_Instrucciones_: Transcribe sin cambios el pasaje del texto sobre la Confesión que va desde "La Confesión sincera" hasta "de la voluntad.".

_Bloque de texto_:
>>>>>
La Confesión sincera y contrita, bien preparada, se
presenta así como el gran medio para encontrar el camino de la fe, la claridad
interior necesaria para ver lo que Dios pide. Cuando una persona purifica y
limpia su corazón ha preparado el terreno para que la semilla de la fe y de la
generosidad crezca en su alma y dé fruto. Hacemos un inmenso bien a las almas
cuando les ayudamos para que se acerquen al sacramento del Perdón. Es de
experiencia común que muchos problemas y dudas se terminan con una buena
Confesión; el alma ve con mayor claridad cuanto más limpia está y cuanto
mejores son las disposiciones de la voluntad.
III.
Pesaba en el ánimo de los discípulos el fracaso de no haber logrado curar ellos
al joven lunático, pues cuando entraron en casa, a solas, le preguntaron:
¿Por qué no hemos podido expulsarlo? Y el Señor les dio una respuesta
de gran utilidad también para nosotros y para el apostolado. Les dijo: Esta
raza (de demonios) no puede ser expulsada por ningún medio,
sino con la oración.
<<<<<
_Datos_:
>>>>>
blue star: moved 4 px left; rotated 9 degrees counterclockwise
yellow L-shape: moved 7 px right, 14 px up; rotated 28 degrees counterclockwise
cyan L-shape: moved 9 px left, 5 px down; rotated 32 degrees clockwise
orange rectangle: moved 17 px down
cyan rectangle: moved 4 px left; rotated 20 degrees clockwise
<<<<<
_Respuesta correcta_:
La Confesión sincera y contrita, bien preparada, se
presenta así como el gran medio para encontrar el camino de la fe, la claridad
interior necesaria para ver lo que Dios pide. Cuando una persona purifica y
limpia su corazón ha preparado el terreno para que la semilla de la fe y de la
generosidad crezca en su alma y dé fruto. Hacemos un inmenso bien a las almas
cuando les ayudamos para que se acerquen al sacramento del Perdón. Es de
experiencia común que muchos problemas y dudas se terminan con una buena
Confesión; el alma ve con mayor claridad cuanto más limpia está y cuanto
mejores son las disposiciones de la voluntad.